• What you need to do: Copy out, character for character, every line from the start of the records through the line containing "Biwak drużyny 8-10 marca", including that line.

● ● ●

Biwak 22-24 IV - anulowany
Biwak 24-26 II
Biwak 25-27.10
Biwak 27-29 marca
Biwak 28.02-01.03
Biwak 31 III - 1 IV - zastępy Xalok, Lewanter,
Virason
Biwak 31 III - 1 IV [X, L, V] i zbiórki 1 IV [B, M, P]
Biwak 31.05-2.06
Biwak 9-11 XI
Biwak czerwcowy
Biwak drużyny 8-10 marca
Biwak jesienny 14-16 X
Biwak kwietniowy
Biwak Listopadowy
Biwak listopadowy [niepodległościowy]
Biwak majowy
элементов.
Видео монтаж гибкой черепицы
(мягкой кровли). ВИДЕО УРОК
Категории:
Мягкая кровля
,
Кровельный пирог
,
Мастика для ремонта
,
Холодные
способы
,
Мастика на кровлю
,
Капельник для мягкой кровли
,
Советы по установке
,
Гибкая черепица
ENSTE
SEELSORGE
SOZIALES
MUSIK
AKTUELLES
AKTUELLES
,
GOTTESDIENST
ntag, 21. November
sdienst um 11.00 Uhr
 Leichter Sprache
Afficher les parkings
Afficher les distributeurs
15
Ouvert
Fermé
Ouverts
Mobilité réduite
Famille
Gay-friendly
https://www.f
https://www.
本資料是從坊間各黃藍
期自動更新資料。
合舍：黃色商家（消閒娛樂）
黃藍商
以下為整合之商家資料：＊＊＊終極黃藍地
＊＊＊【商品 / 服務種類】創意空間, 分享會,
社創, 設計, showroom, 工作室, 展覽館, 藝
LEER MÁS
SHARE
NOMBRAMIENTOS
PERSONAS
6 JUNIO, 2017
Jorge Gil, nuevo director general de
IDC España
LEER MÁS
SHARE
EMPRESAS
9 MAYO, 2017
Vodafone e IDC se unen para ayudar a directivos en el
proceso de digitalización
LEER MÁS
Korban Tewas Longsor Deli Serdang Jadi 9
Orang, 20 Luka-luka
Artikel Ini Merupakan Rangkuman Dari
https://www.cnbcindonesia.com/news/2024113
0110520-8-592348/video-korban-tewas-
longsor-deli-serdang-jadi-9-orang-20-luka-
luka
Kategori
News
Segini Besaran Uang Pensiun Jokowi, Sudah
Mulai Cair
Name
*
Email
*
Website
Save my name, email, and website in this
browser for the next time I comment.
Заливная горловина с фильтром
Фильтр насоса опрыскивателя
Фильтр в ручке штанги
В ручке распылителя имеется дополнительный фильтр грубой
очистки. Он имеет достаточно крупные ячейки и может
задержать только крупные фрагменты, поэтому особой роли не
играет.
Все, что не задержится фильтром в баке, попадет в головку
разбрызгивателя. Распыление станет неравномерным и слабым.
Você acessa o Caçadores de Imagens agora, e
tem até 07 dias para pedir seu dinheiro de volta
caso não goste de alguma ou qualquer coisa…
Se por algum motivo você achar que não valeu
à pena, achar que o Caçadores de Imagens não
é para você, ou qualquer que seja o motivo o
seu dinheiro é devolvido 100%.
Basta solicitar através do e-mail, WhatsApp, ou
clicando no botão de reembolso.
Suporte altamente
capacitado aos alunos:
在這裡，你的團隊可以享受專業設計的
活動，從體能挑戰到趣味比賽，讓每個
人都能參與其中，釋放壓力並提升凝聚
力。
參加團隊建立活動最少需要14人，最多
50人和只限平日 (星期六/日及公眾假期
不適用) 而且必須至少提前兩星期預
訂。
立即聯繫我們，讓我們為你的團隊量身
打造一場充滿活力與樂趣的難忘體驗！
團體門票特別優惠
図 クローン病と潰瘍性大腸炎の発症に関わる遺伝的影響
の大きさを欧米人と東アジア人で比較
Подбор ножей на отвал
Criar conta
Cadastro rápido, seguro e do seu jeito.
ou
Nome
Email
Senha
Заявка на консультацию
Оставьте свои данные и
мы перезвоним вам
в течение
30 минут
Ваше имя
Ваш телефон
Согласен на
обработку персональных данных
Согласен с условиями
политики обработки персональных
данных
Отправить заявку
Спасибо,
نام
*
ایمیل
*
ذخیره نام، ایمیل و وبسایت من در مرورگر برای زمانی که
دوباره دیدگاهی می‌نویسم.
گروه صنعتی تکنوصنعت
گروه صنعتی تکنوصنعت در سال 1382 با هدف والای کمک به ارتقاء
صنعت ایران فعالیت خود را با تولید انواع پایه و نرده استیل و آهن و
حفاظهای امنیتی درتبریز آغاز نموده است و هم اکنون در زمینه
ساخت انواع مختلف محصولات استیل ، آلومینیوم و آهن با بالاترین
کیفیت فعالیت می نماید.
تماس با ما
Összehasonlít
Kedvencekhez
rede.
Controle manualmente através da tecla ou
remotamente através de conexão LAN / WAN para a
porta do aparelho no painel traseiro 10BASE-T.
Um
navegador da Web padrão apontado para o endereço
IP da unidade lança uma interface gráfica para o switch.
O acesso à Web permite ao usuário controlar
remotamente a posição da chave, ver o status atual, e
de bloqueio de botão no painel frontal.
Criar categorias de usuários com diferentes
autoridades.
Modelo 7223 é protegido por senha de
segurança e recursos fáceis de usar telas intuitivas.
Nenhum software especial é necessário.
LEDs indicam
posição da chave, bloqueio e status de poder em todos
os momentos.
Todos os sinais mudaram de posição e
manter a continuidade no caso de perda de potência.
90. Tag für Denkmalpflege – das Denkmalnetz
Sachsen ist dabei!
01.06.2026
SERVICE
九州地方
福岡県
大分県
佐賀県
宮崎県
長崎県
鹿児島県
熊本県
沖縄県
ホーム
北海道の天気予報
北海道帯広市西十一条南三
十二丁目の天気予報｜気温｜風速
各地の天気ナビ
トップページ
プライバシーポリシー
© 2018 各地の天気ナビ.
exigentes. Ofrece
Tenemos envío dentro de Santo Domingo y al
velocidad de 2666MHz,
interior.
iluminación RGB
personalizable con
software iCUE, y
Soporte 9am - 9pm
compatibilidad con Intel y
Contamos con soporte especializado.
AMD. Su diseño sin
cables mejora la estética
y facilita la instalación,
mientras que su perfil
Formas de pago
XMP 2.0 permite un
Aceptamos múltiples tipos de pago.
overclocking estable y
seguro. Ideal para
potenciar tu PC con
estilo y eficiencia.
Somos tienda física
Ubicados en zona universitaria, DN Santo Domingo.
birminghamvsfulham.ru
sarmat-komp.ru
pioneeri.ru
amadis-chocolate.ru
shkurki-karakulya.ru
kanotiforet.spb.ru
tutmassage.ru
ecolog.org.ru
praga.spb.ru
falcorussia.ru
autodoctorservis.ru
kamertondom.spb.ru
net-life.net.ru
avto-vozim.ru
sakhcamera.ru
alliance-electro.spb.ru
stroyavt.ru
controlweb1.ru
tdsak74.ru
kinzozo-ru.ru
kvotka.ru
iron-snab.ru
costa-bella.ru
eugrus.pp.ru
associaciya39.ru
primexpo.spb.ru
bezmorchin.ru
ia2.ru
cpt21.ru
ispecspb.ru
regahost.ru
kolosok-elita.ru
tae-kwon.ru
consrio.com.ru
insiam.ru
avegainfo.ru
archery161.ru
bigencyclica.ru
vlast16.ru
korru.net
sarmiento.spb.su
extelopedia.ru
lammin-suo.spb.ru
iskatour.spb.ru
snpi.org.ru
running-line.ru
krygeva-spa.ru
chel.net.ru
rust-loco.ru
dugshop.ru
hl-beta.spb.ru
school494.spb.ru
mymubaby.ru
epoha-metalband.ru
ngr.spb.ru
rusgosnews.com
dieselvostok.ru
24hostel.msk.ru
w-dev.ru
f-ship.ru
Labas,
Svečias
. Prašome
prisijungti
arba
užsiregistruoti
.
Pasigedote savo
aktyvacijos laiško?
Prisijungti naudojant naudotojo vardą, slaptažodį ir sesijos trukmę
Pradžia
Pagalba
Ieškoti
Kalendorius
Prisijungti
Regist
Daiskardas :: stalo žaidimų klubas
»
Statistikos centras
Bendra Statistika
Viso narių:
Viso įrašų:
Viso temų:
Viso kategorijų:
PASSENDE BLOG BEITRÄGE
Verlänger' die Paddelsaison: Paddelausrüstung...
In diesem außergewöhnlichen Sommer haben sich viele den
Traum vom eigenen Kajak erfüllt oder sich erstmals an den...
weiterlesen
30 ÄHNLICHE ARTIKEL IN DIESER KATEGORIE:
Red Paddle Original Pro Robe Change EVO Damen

● ● ●

• Reply to the exercise:
Biwak 22-24 IV - anulowany
Biwak 24-26 II
Biwak 25-27.10
Biwak 27-29 marca
Biwak 28.02-01.03
Biwak 31 III - 1 IV - zastępy Xalok, Lewanter,
Virason
Biwak 31 III - 1 IV [X, L, V] i zbiórki 1 IV [B, M, P]
Biwak 31.05-2.06
Biwak 9-11 XI
Biwak czerwcowy
Biwak drużyny 8-10 marca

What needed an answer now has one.